Exercise instructions: Gather each line of the entries below that includes "LIST".

*** Begin section ***

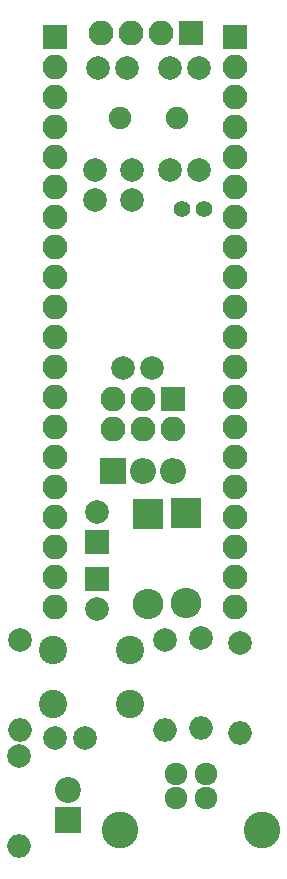
<source format=gbr>
G04 #@! TF.FileFunction,Soldermask,Bot*
%FSLAX46Y46*%
G04 Gerber Fmt 4.6, Leading zero omitted, Abs format (unit mm)*
G04 Created by KiCad (PCBNEW 4.0.7) date 10/16/19 18:47:00*
%MOMM*%
%LPD*%
G01*
G04 APERTURE LIST*
%ADD10C,0.100000*%
%ADD11R,2.100000X2.100000*%
%ADD12O,2.100000X2.100000*%
%ADD13C,2.000000*%
%ADD14C,1.900000*%
%ADD15C,1.400000*%
%ADD16R,2.000000X2.000000*%
%ADD17R,2.200000X2.200000*%
%ADD18C,2.200000*%
%ADD19R,2.600000X2.600000*%
%ADD20O,2.600000X2.600000*%
%ADD21C,1.920000*%
%ADD22C,3.100000*%
%ADD23C,2.400000*%
%ADD24O,2.000000X2.000000*%
%ADD25O,2.200000X2.200000*%
G04 APERTURE END LIST*
D10*
D11*
X61110000Y-34158000D03*
D12*
X61110000Y-36698000D03*
X61110000Y-39238000D03*
X61110000Y-41778000D03*
X61110000Y-44318000D03*
X61110000Y-46858000D03*
X61110000Y-49398000D03*
X61110000Y-51938000D03*
X61110000Y-54478000D03*
X61110000Y-57018000D03*
X61110000Y-59558000D03*
X61110000Y-62098000D03*
X61110000Y-64638000D03*
X61110000Y-67178000D03*
X61110000Y-69718000D03*
X61110000Y-72258000D03*
X61110000Y-74798000D03*
X61110000Y-77338000D03*
X61110000Y-79878000D03*
X61110000Y-82418000D03*
D11*
X76350000Y-34158000D03*
D12*
X76350000Y-36698000D03*
X76350000Y-39238000D03*
X76350000Y-41778000D03*
X76350000Y-44318000D03*
X76350000Y-46858000D03*
X76350000Y-49398000D03*
X76350000Y-51938000D03*
X76350000Y-54478000D03*
X76350000Y-57018000D03*
X76350000Y-59558000D03*
X76350000Y-62098000D03*
X76350000Y-64638000D03*
X76350000Y-67178000D03*
X76350000Y-69718000D03*
X76350000Y-72258000D03*
X76350000Y-74798000D03*
X76350000Y-77338000D03*
X76350000Y-79878000D03*
X76350000Y-82418000D03*
D13*
X67627500Y-45466000D03*
X67627500Y-47966000D03*
X64516000Y-45466000D03*
X64516000Y-47966000D03*
X70866000Y-36830000D03*
X73366000Y-36830000D03*
X64770000Y-36830000D03*
X67270000Y-36830000D03*
D11*
X72694800Y-33807400D03*
D12*
X70154800Y-33807400D03*
X67614800Y-33807400D03*
X65074800Y-33807400D03*
D14*
X71501000Y-41021000D03*
X66621000Y-41021000D03*
D15*
X71882000Y-48768000D03*
X73782000Y-48768000D03*
D13*
X70866000Y-45466000D03*
X73366000Y-45466000D03*
D16*
X64709040Y-80076040D03*
D13*
X64709040Y-82576040D03*
X66865500Y-62166500D03*
X69365500Y-62166500D03*
D16*
X64731900Y-76885800D03*
D13*
X64731900Y-74385800D03*
X61153040Y-93497400D03*
X63653040Y-93497400D03*
D17*
X62219840Y-100472240D03*
D18*
X62219840Y-97932240D03*
D19*
X69049900Y-74587100D03*
D20*
X69049900Y-82207100D03*
D19*
X72199500Y-74447400D03*
D20*
X72199500Y-82067400D03*
D21*
X71414640Y-96586040D03*
X73954640Y-96586040D03*
X73954640Y-98586040D03*
X71414640Y-98586040D03*
D22*
X66684640Y-101286040D03*
X78684640Y-101286040D03*
D11*
X71120000Y-64833500D03*
D12*
X71120000Y-67373500D03*
X68580000Y-64833500D03*
X68580000Y-67373500D03*
X66040000Y-64833500D03*
X66040000Y-67373500D03*
D23*
X60960000Y-90606000D03*
X60960000Y-86106000D03*
X67460000Y-90606000D03*
X67460000Y-86106000D03*
D13*
X70485000Y-85217000D03*
D24*
X70485000Y-92837000D03*
D13*
X73533000Y-85090000D03*
D24*
X73533000Y-92710000D03*
D13*
X76835000Y-85471000D03*
D24*
X76835000Y-93091000D03*
D13*
X58140600Y-85232240D03*
D24*
X58140600Y-92852240D03*
D13*
X58064400Y-95062040D03*
D24*
X58064400Y-102682040D03*
D17*
X66027300Y-70942200D03*
D25*
X68567300Y-70942200D03*
X71107300Y-70942200D03*
M02*

</source>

*** End section ***

Problem solution:
G04 APERTURE LIST*
G04 APERTURE END LIST*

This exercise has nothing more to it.